= Quality Street Gang (Celtic F.C.) =

Term for the Celtic reserve team of late 1960s

The Quality Street Gang was a term used by the Scottish media to describe the Celtic reserve team of the late 1960s. Several of the group eventually replaced members of the Lisbon Lions team that had won the European Cup in 1967. George Connelly, Kenny Dalglish, Davie Hay, Danny McGrain, Lou Macari and Paul Wilson all went on to win major honours at Celtic and were capped by Scotland.

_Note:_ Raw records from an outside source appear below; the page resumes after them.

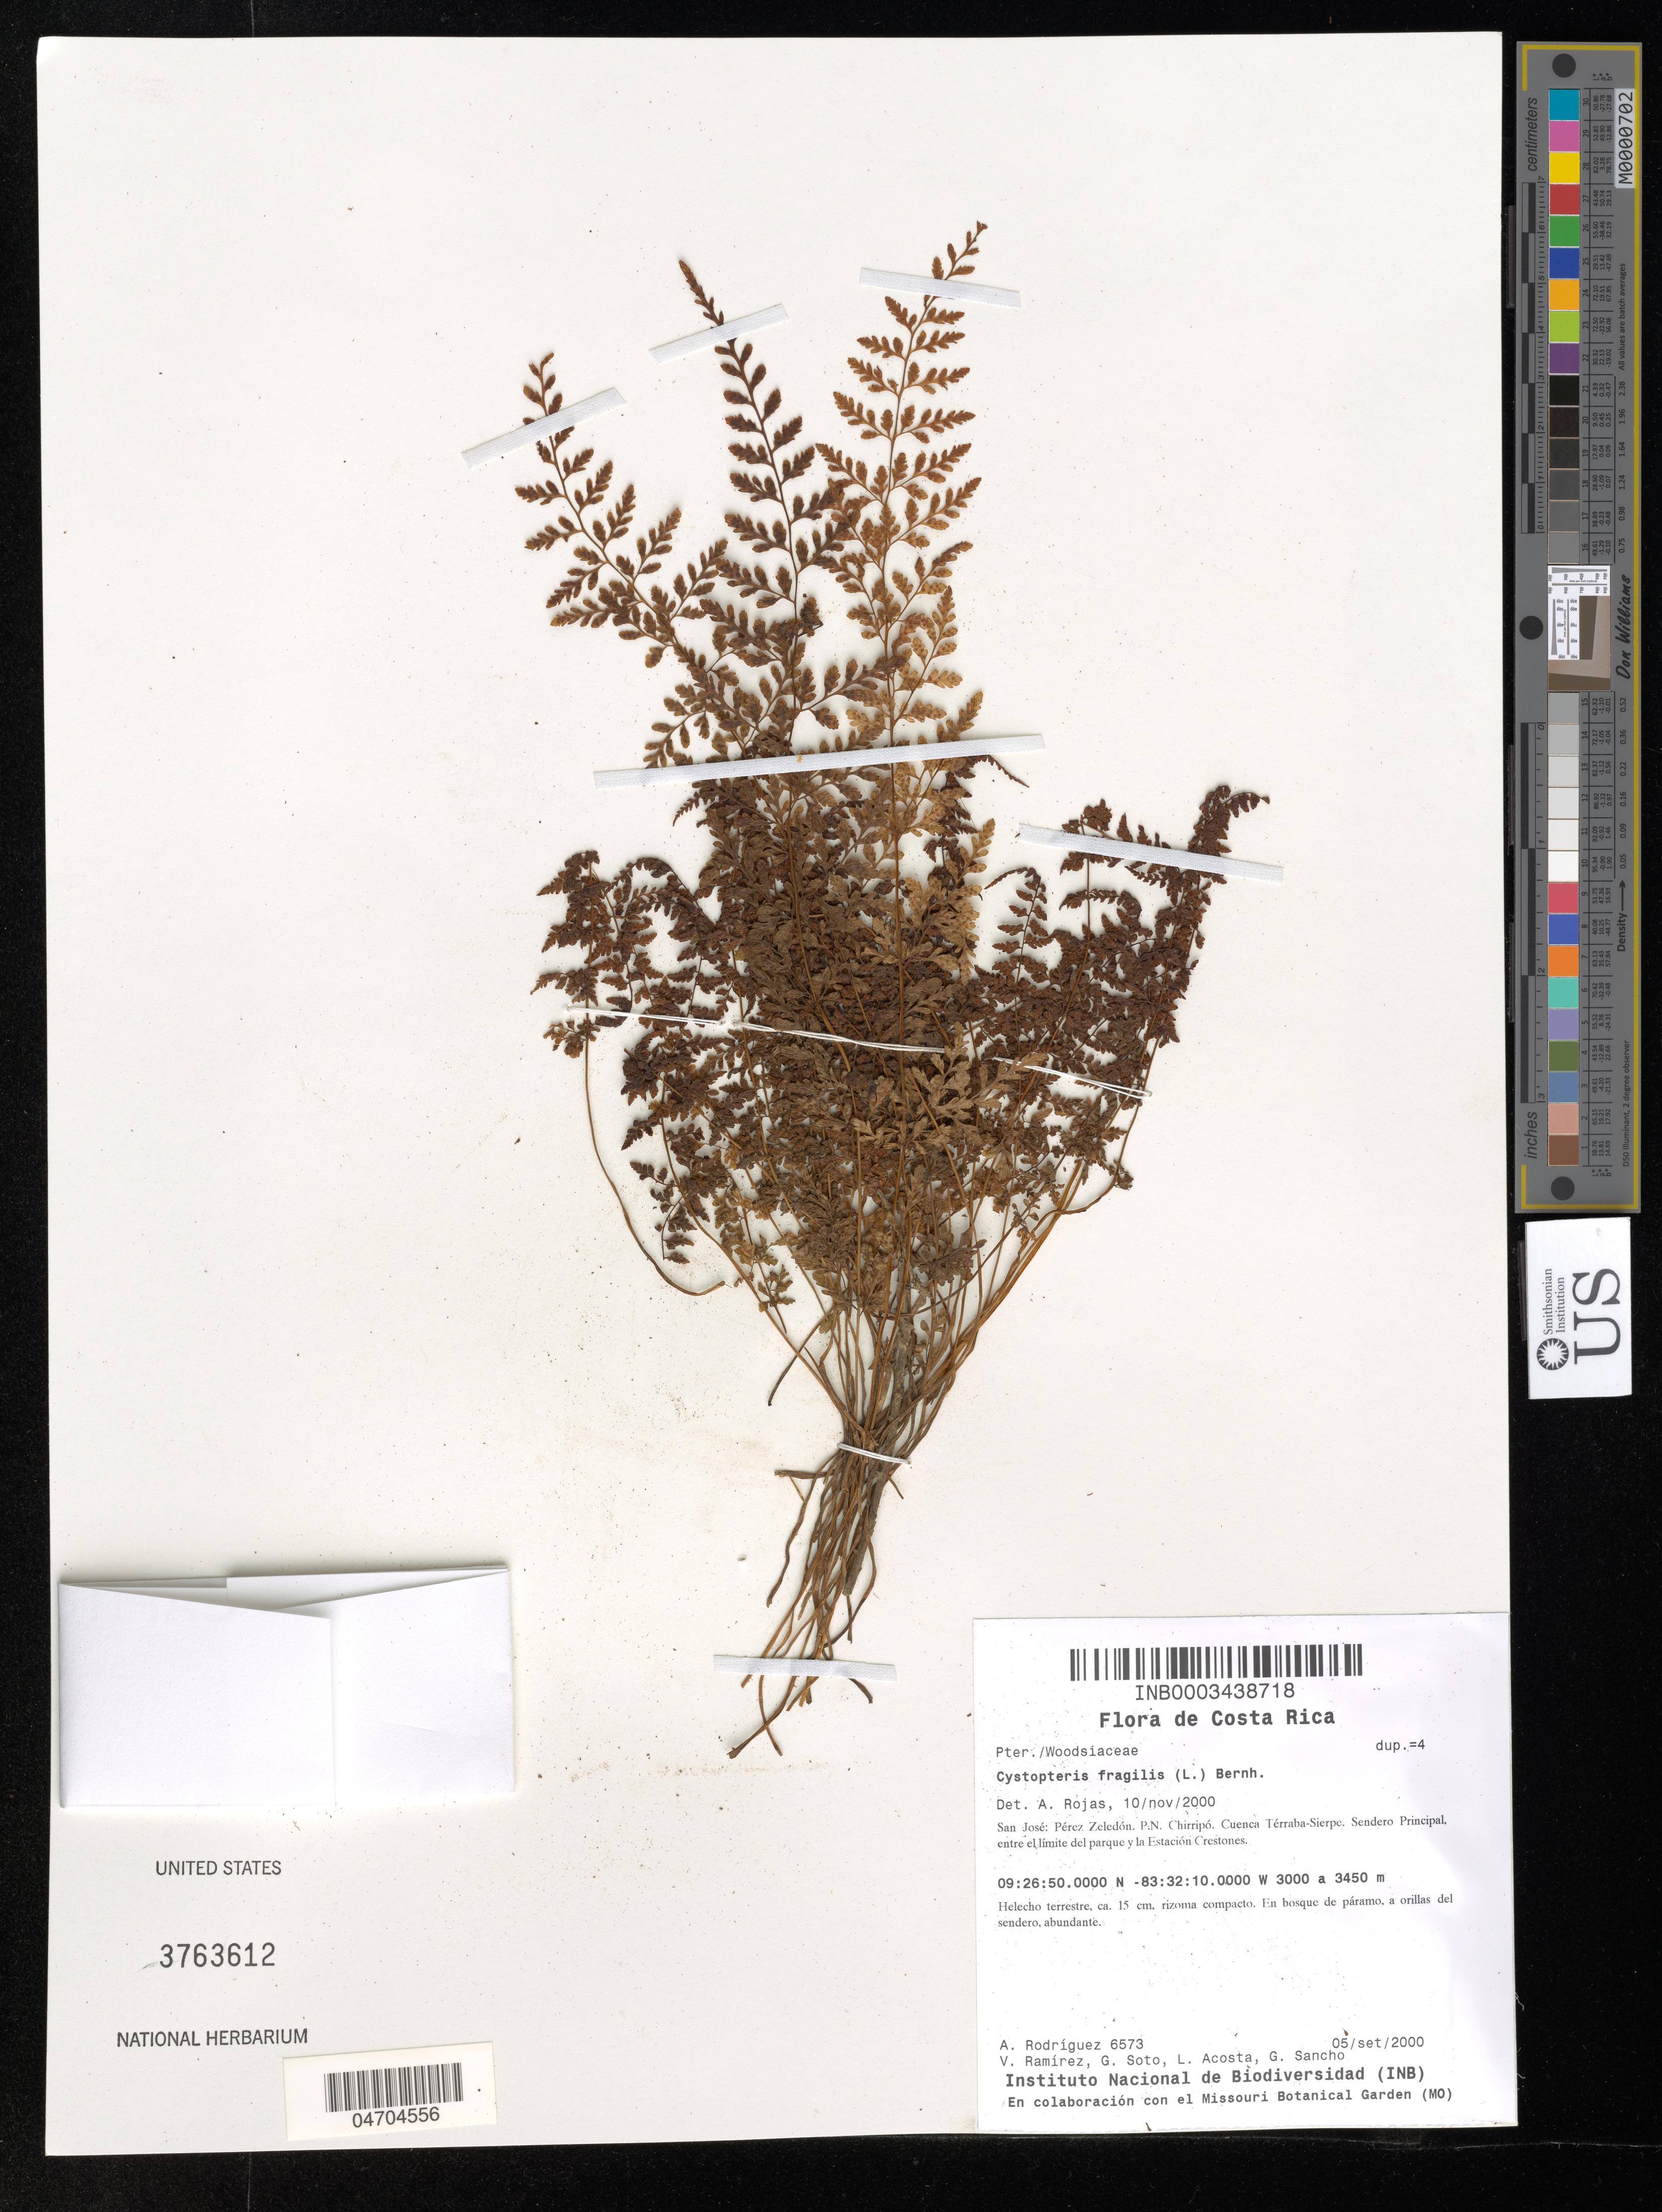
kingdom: Plantae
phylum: Tracheophyta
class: Polypodiopsida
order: Polypodiales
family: Cystopteridaceae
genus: Cystopteris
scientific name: Cystopteris fragilis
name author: (L.) Bernh.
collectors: A. Rodríguez, V. Ramirez, G. Soto, L. Acosta & G. Sancho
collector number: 6573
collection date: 2000-09-05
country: Costa Rica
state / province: San José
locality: Pérez Zeledón P. N. Chirripó. Cuenca Térraba-Sierpe. Sendero Principal, entre el límite del parque y la Estación Crestones.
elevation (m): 3000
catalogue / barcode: US 3763612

In August 1968, Celtic Reserves needed to defeat Partick Thistle Reserves by at least seven goals to win their Reserve League Cup section over Rangers Reserves. Celtic won 12–0, with Macari scoring four goals. Later that same year Scotland manager Bobby Brown asked Celtic manager Jock Stein to supply players to provide opposition for a warm-up practice match. Stein sent his young reserve side, and they went on to defeat a full strength Scotland international team (including Colin Stein and Billy Bremner) 5–2. In August 1970, Celtic fielded several of their so-called Quality Street Gang youths in the Glasgow Cup Final against a full strength Rangers side, winning 3–1.

==List of members of the Quality Street Gang==

- Davie Cattanach
- George Connelly
- Kenny Dalglish
- Vic Davidson
- John Gorman
- Davie Hay
- Lou Macari
- Pat McCluskey
- Danny McGrain
- Brian McLaughlin
- Pat McMahon
- Billy Murdoch
- Jimmy Quinn
- Paul Wilson

| Player |  | League |  | Scottish Cup |  | League Cup |  | Europe |  | Total |  |
| Apps | Goals | Apps | Goals | Apps | Goals | Apps | Goals | Apps | Goals |
| Danny McGrain |  | 439 | 4 | 60 | 1 | 106 | 3 | 54 | 0 | 659 | 8 |
| Kenny Dalglish |  | 204 | 112 | 30 | 11 | 60 | 35 | 28 | 9 | 322 | 167 |
| George Connelly |  | 136 | 5 | 25 | 2 | 63 | 4 | 30 | 3 | 254 | 14 |
| David Hay |  | 130 | 6 | 30 | 1 | 45 | 5 | 25 | 0 | 230 | 12 |
| Paul Wilson |  | 129 | 30 | 15 | 4 | 48 | 15 | 20 | 6 | 212 | 55 |
| Pat McCluskey |  | 115 | 10 | 14 | 1 | 40 | 1 | 20 | 0 | 189 | 12 |
| Lou Macari |  | 58 | 26 | 8 | 8 | 24 | 14 | 12 | 8 | 102 | 56 |
| Vic Davidson |  | 39 | 17 | 5 | 2 | 10 | 2 | 1 | 0 | 55 | 21 |
| Jimmy Quinn |  | 27 | 1 | 3 | 0 | 10 | 0 | 1 | 0 | 41 | 1 |
| Brian McLaughlin |  | 7 | 1 | 0 | 0 | 11 | 0 | 1 | 1 | 19 | 2 |
| Davie Cattanach |  | 13 | 1 | 3 | 0 | 2 | 0 | 1 | 0 | 19 | 1 |
| Pat McMahon |  | 3 | 2 | 0 | 0 | 3 | 3 | 0 | 0 | 6 | 5 |
| John Gorman |  | 0 | 0 | 0 | 0 | 1 | 0 | 0 | 0 | 1 | 0 |

==Book and documentary==
In 2013 a book The Quality Street Gang, by Paul John Dykes was published and plans announced for a documentary with filming due to commence in June 2014.